- Born: 26 November 1923
- Died: 30 December 2004 (aged 81)
- Occupations: Writer, publisher

= Jacques Van Herp =

Belgian writer (1923–2004)

Jacques Van Herp (26 November 1923 – 30 December 2004) was a Belgian publisher, anthologist, science fiction writer and director of collections at Marabout.

==Biography==
He initially taught as a mathematics teacher in secondary education in Brussels. He then became director of collections at the Marabout publishing house and specialized in publishing novels written by European forerunners of science fiction, being awarded in 1976 with the Special Prize for Belgium of the European Science Fiction Society.

His anticipation novels were published under several pseudonyms:

- With his only signature: Marc Monnier, Alain Arvel, André Jouly, Michel Berchamps, Carlo Nada, Alan Haigh, Michel Vedewe, Alain Provist, Ladislas Céteski, Illy Kenkönnery, Michel Berchmans, Michel Védéwé.
- Under a collective signature: Michel Jansen, Michel Goissert.

• _RECORDS_:

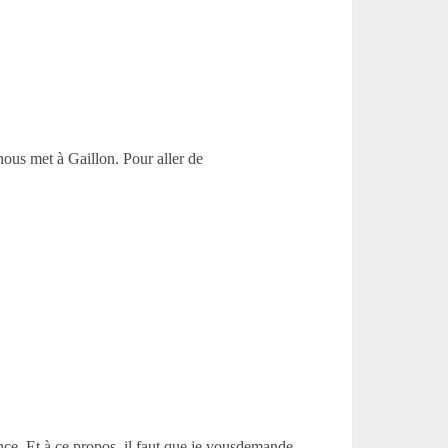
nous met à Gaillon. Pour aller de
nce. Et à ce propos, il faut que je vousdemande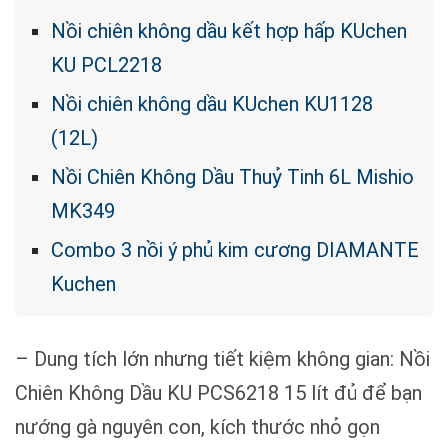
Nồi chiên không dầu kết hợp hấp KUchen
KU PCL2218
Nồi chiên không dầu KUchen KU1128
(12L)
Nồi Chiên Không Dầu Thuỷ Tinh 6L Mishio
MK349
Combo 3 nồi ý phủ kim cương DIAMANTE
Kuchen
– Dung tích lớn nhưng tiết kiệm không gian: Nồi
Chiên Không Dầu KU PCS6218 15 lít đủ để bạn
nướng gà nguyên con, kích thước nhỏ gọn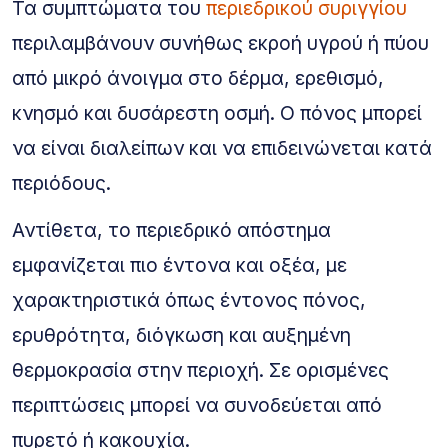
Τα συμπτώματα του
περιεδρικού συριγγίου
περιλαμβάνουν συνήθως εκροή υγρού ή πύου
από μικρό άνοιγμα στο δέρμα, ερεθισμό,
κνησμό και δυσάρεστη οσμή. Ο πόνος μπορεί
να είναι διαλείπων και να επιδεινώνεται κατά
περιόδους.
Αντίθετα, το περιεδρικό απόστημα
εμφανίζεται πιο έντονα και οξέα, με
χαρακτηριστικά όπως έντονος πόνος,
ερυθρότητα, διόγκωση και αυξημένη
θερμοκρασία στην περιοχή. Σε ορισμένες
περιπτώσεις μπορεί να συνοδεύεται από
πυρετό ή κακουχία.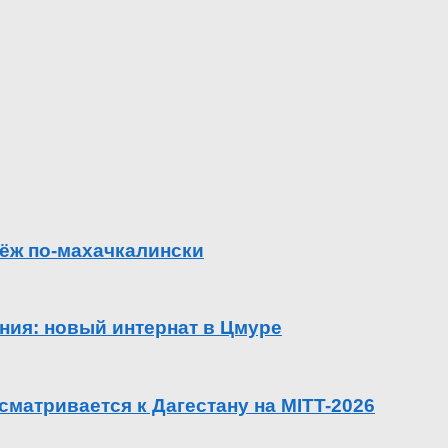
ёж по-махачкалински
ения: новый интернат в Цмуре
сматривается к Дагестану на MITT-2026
* * *
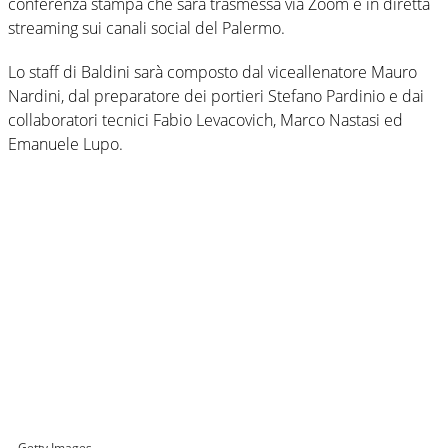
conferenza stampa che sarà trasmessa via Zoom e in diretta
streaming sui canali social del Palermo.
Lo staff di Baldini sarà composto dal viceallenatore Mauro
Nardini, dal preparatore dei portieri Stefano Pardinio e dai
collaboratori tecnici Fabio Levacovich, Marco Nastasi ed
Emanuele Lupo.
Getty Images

• _WORK TO BE COMPLETED_:
Continue the biographical text on Jacques Van Herp, starting after its last sentence. The data placed after the biographical text comes from a separate source.

• _WRITTEN ANSWER_:
==Critical appraisals==
Van Herp considered that the countries of the Eastern Bloc had notable anticipatory writers like Stanisław Lem, Ivan Yefremov, the Strugatsky brothers and Valentina Zhuravlyova; but he said Sergiu Fărcășan "crushed" all of them. After reading Fărcășan's novel A Love of the Year 41,042, Van Herp considered the author to be the size of Robert A. Heinlein, Arthur C. Clarke, and Fredric Brown, stating that in Fărcășan's work he saw the logical rigor in extrapolating of the first, the high knowledge of the second, and the cosmic sense as well as the humor of the third. "The comparison seems formidable," Van Herp acknowledged, "but Fărcășan supports it very well (...)".

== Works ==
=== As Alan Haigh ===
- La Porte des ténèbres (Le Masque Fantastique, n° 18, 1977, coll. rouge)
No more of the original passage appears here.